Less than a year ago, Jenelle knew nothing about living kidney donation. Then she learned of a man in her city who needed a kidney and had taken to social media to find a suitable donor. After reading his story in the newspaper, Jenelle decided to further research living kidney donation. It didn’t take long for her to become convinced.
“I looked into the process and I thought, that’s something I can do,” she said, even though she’d never met the recipient.
But Jenelle didn’t take her decision to donate lightly. After contacting the hospital and beginning down the road to donation, she decided that the facility was too disorganized for her comfort.
“I felt bad because this man needed a kidney, but you really have to stop and think when you’re not comfortable with the transplant team. I wanted to donate, but I also wanted to make sure I was taking care of myself. I’d hoped to get involved in a paired exchange so I could still help him out, but it didn’t work out that way.”
[The good news is that the man she was going to donate to found a donor in early April and will be receiving a transplant soon.]
Despite the setback with this particular recipient, Jenelle remained dedicated to donating.

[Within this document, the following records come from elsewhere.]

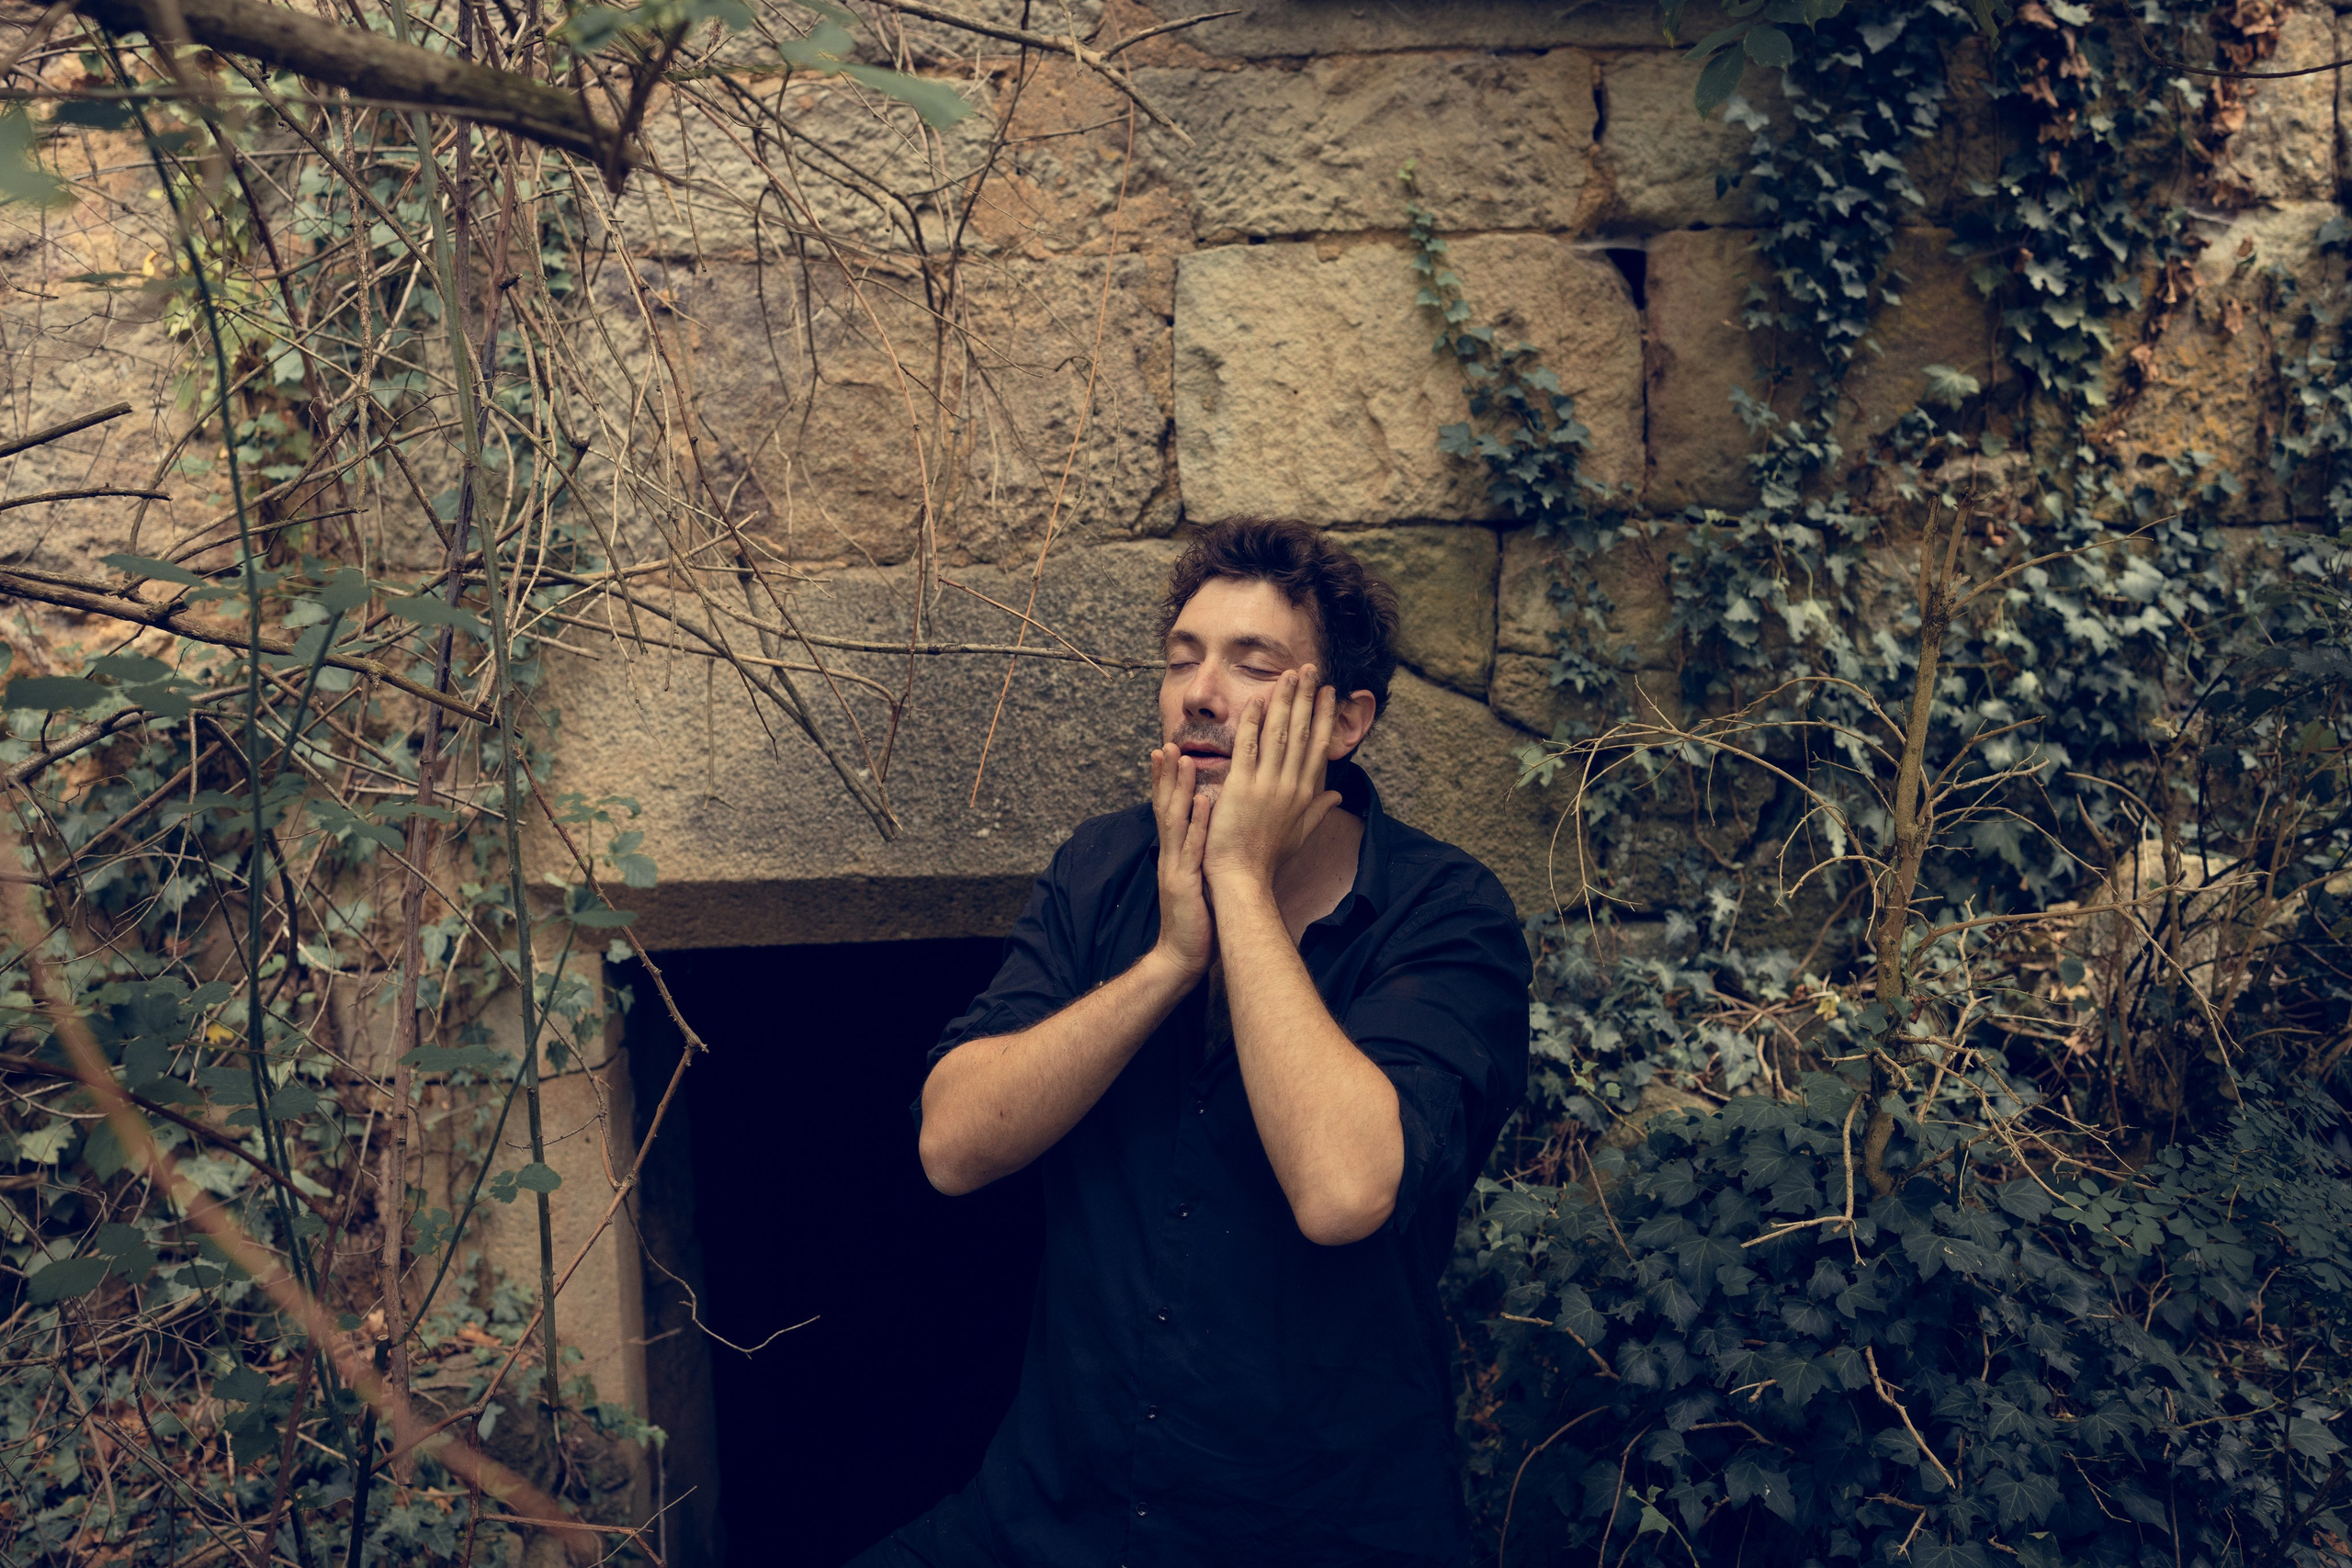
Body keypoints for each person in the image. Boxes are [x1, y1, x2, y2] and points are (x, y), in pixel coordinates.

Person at [850, 519, 1530, 1568]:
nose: (1199, 693)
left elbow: (1345, 1191)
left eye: (1251, 665)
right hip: (1050, 1519)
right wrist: (1168, 960)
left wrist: (1242, 886)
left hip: (1317, 1534)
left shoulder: (1446, 914)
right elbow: (951, 1146)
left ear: (1345, 722)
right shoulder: (1104, 870)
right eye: (1181, 660)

She researched area hospitals to find a program that she felt comfortable with. She ended up at a hospital in Portland, Oregon, a few hours from her home in Washington. The facility secured, she began the testing process in November 2015.

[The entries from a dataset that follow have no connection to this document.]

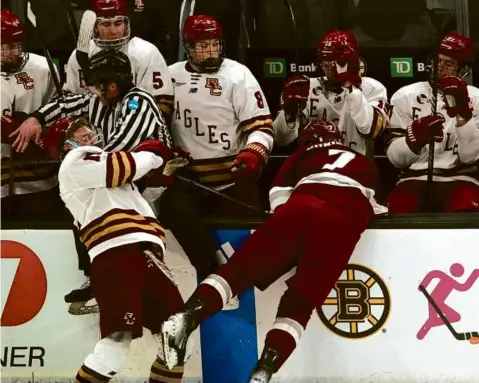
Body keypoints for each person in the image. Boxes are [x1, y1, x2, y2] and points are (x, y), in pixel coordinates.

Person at [159, 120, 387, 382]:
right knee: (300, 302)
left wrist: (286, 239)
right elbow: (379, 208)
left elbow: (278, 195)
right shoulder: (364, 161)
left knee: (237, 271)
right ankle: (264, 369)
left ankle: (186, 317)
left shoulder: (301, 155)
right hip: (341, 219)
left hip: (300, 205)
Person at [10, 48, 172, 312]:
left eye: (97, 87)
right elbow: (65, 104)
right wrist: (36, 118)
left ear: (112, 85)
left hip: (148, 182)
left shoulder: (138, 101)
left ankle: (141, 293)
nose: (92, 93)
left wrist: (82, 165)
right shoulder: (99, 100)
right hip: (117, 179)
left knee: (130, 238)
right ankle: (97, 279)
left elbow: (121, 149)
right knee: (81, 211)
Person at [42, 116, 190, 383]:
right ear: (65, 146)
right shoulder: (74, 163)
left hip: (145, 254)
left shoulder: (106, 172)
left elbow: (139, 205)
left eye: (86, 128)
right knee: (116, 345)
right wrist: (154, 153)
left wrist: (161, 175)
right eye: (76, 132)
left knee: (177, 337)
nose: (86, 133)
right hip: (115, 254)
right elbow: (132, 163)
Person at [158, 15, 274, 300]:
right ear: (188, 47)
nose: (210, 52)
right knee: (172, 204)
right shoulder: (170, 75)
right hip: (192, 179)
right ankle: (210, 269)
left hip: (234, 178)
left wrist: (254, 152)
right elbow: (155, 123)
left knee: (260, 238)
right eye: (202, 46)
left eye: (214, 44)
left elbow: (262, 127)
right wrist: (165, 150)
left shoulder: (238, 74)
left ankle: (258, 291)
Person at [385, 32, 479, 212]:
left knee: (466, 219)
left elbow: (470, 158)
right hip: (412, 178)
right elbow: (396, 160)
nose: (439, 67)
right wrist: (413, 140)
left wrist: (464, 117)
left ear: (464, 70)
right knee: (398, 212)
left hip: (461, 179)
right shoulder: (405, 95)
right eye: (438, 60)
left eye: (448, 63)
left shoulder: (477, 99)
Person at [274, 30, 391, 157]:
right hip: (312, 167)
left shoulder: (372, 88)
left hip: (356, 168)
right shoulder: (306, 88)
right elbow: (280, 140)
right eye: (325, 64)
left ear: (351, 61)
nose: (329, 70)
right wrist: (289, 115)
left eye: (335, 63)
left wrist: (351, 89)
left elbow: (372, 130)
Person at [63, 0, 175, 121]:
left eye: (118, 23)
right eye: (106, 24)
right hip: (90, 134)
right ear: (95, 27)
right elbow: (69, 102)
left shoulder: (147, 53)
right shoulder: (78, 55)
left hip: (136, 131)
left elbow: (163, 105)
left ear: (126, 24)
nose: (113, 31)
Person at [1, 8, 62, 219]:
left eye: (17, 45)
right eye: (7, 46)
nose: (14, 52)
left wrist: (39, 123)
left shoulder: (43, 67)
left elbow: (59, 109)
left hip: (37, 175)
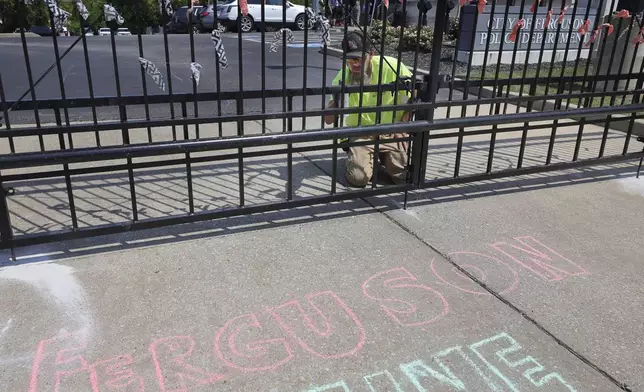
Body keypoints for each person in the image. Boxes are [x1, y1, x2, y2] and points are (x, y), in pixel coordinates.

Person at [324, 31, 415, 187]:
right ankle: (359, 157)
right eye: (350, 60)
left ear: (371, 54)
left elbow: (414, 91)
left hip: (390, 131)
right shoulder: (343, 76)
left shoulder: (391, 66)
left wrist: (403, 124)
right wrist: (338, 99)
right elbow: (328, 120)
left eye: (359, 58)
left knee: (402, 176)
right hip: (361, 133)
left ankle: (380, 156)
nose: (355, 64)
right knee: (358, 179)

“The program I went with did a great job of preparing me for everything, including risks and all that stuff. I’m a Type A personality, so I stayed on top of my research and the process all the way to the surgery date. I had a hospital packing list weeks ahead of time.
“I felt really prepared for everything, but that didn’t stop me from having irrational thoughts as I got closer to donating, like what would happen if I got stabbed in my remaining kidney after I donated. It sounds silly now. I think it was just the idea of having only one kidney that got to me a little bit. And there were some other irrational thoughts about death, but I think that’s normal.”

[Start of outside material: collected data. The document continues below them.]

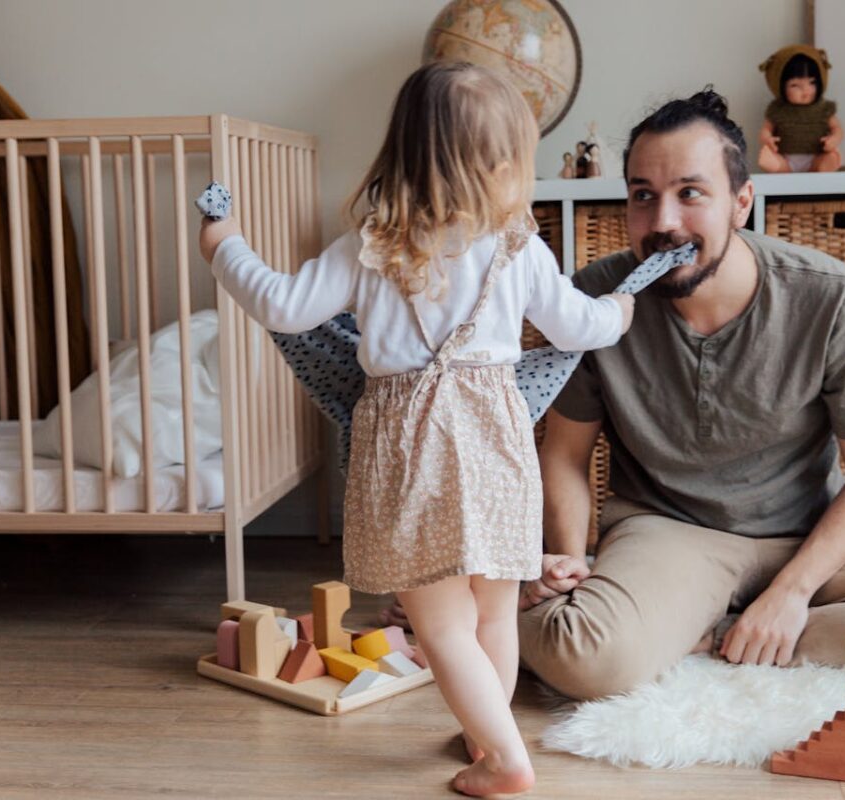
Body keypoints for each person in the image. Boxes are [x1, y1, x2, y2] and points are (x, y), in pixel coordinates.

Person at [200, 61, 633, 797]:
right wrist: (621, 308)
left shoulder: (372, 246)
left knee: (439, 624)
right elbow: (578, 324)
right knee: (493, 612)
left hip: (410, 449)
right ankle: (488, 731)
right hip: (496, 441)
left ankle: (501, 758)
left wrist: (224, 245)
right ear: (500, 165)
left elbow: (281, 305)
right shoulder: (519, 246)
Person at [515, 87, 845, 700]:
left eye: (690, 193)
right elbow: (564, 456)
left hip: (804, 539)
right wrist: (570, 569)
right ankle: (669, 630)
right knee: (581, 653)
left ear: (741, 204)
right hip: (666, 534)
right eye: (643, 196)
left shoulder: (830, 296)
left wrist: (791, 594)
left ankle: (719, 637)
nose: (664, 222)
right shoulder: (595, 299)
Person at [758, 45, 843, 172]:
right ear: (779, 86)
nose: (806, 91)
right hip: (786, 158)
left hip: (816, 157)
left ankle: (823, 166)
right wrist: (767, 139)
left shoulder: (824, 108)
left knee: (828, 158)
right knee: (772, 159)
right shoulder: (777, 109)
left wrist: (834, 139)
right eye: (795, 85)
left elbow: (837, 129)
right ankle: (779, 166)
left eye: (812, 83)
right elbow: (766, 129)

The biggest surprise for Jenelle was the day of the procedure, March 1 2016. Normally very collected and cool-headed, her nerves–like most all of us who’ve been down the donation road–got the best of her a few times.
“No matter how prepared you think you are, you just can’t know how you’ll feel the day of. I never expected to be so nervous.”
By the first week of April, Jenelle already felt 98% better. She stopped taking pain medication just a few days after the surgery, though it took about four weeks before she could get through a whole day without feeling exhausted.
Despite the months that have passed, Jenelle still hasn’t met her recipient, and she’s not sure if she will.
“For the first three months either of us can send an anonymous letter to the other one through the transplant team. We can then decide to meet if we want to. After the three months, any contact has to be initiated by the recipient.
“At first I wasn’t sure if I wanted to meet the person, but now I think it would be really amazing. I like that I donated non-directed and not to a family member. I think if it was someone close to me I’d always be judging how they treat their bodies. To that end, it’s nice to have some distance.”
Though the thought of meeting her recipient excites her, the idea also makes her just a little nervous.
“I don’t know anything about them, not even why they needed a kidney. That’s a little scary. Also, I’m not exactly traditional in appearance. Sometimes I wonder what they’d think if they saw me.”
Still, Jenelle has no regrets. To anyone out there considering donating, she offers only this:
“Do your research,” she says. “Donating isn’t for everybody, and the only way you can make the right decision is by having all the information available. For me, I see having only one kidney as a motivator to take care of my body and my health. But everyone has their own reasons. Nothing is guaranteed, but if you do your research, you’re going to be better off in the long run.”
Jenelle’s story amazes me partially because of the extreme altruism of donating to a stranger, but also because she still hasn’t met–and may never meet–her recipient. While I can’t imagine not knowing my recipient, Jenelle’s rationale makes sense to me; I often have to remind myself not to think about or judge my recipient’s choices (though between the two of us, I probably make more bad choies). Still, to have peace after donating anonymously is something I don’t think I could do. I applaud Jenelle’s decision and foll0w-through and I hope many more would-be donors have hearts as generous and courageous as hers.